Durban officials appeal costs order over botched tender
Durban - Sixteen eThekwini Municipality officials, including the municipal manager, a lawyer and an engineer, who were ordered to personally pay the costs of litigation over a botched tender award, have been granted leave to appeal the ruling.
However, KwaZulu-Natal High Court in Durban Judge Dhaya Pillay has adopted an unusual stance in the matter, repeating her concerns about the tender award and her criticisms at those involved.
She said in the main, she was only giving the officials permission to appeal "because of the novelty" of the case which involved the right of an organ of state and its employees who did wrong, to appeal against unfavourable costs orders when they refused explain their actions.
She said every single ground raised by the officials had to be prefaced by the questions she had raised and which, in spite of being given several opportunities, the officials concerned had refused or declined to answer, refusing to account for their unlawfulness.
The matter before her concerned the award of three year R81m water loss insurance contract for the city's ratepayers.
Unsuccessful tenderer Westwood Insurance Brokers, cried foul when the tender was awarded to another company - South West Brokers - which, the city later conceded, had tendered professional indemnity insurance when its bid should have been underwritten by an insurance company.
In her original judgment, handed down earlier this year, Pillay said this would have led to a socio-economic catastrophe leaving ratepayers uninsured for often costly water leaks.
After the city's concession, the judge set aside the tender award and ordered that Westwood be giving the contract.
She then directed that all the officials involved in the tender award file affidavits detailing their role in the blunder, giving them an opportunity to explain themselves and say why they should not pay out of their own pockets half of the costs of the litigation, with South West paying the other half.
"Their inefficiencies are unexplained and their unjustified preference for South West is unexplained.
"Whatever the reasons, be it bias, incompetence, negligence or fraud, the lack of transparency and accountability of public officials under the glare of the Constitution was decisive," she said in her original judgment.
Those who had "knowingly acted unlawfully, unconstitutionally and unethically" were the unnamed city manager who approved the award, and the named managers of contracts, water and sanitation, the deputy head of supply chain operations and some members of the Bid Evaluation Committee and the Bid Adjudication Committee.
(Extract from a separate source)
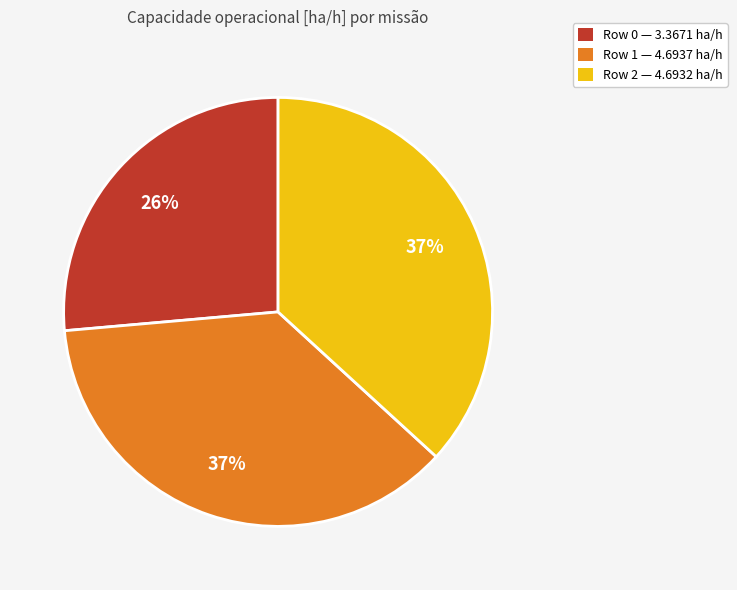

Is there any slice that represents more than half of the pie?

No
However, after "trawling through their affidavits" she said no-one had answered the "puzzling question" as to how the entire procurement team had got it wrong.
She then made the costs order, and ordered the present acting city manager to report back to her by the end of July on what steps have been taken to recover the money - and thereafter on the last day of the month until the costs are paid in full.
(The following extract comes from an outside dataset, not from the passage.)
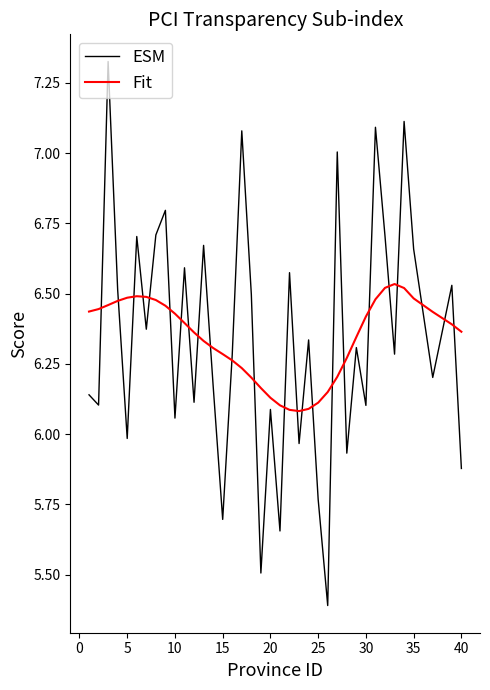

List the series in order of their peak value, lowest first.

Fit, ESM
The city officials launched the application for leave to appeal.
In her latest judgment on the appeal issue handed down this week, Pillay said a worrying issue was whose interests the city was representing in applying for leave to appeal against a judgment entirely in its favour and those of the people its officials were elected to or appointed to represent.
"eThekwini has positioned itself against the judgment. It became clear there was no voice for the people of eThekwini," she said.
"Its stance prompted me to ask the chairman of the Bar Council to assign counsel to notionally represent the people of the city."
In response to one of the arguments raised by the city - that Pillay had not established bad faith or dishonesty on the part of any employees before ordering them to pay costs - the judge said all interested parties had been given two opportunities to explain themselves and none had used those opportunities.
"A refusal to account is unconstitutional," she said.
With regard to a further argument that "the order could terrorise and paralyse employees into not doing their jobs out of fear that every little error would be met with extreme sanction", Pillay said: "No-one took the court into its confidence to disclose what the 'little error' was in this case. It is this refusal to disclose that attracts the punitive costs order.
"That punishment must fit the offence is an essential tenet of our common law now well-entrenched into our constitutional and labour law jurisprudence.
"If an error is indeed little, the sanction will be slight. However, when the consequences for the people of the city are so dire, the error is not little and the sanction of one-fifteenth of 50% of the costs is hardly extreme.
"Honest employees attentive to their responsibilities need suffer no paralysis. If a genuine error occurs, employees can escape liability and punishment, but only if they account fully for how it occurred.
"Without accountability, transparency and remorse, no reprieve is permissible," she said.
The appeal will be heard by three judges in KwaZulu-Natal.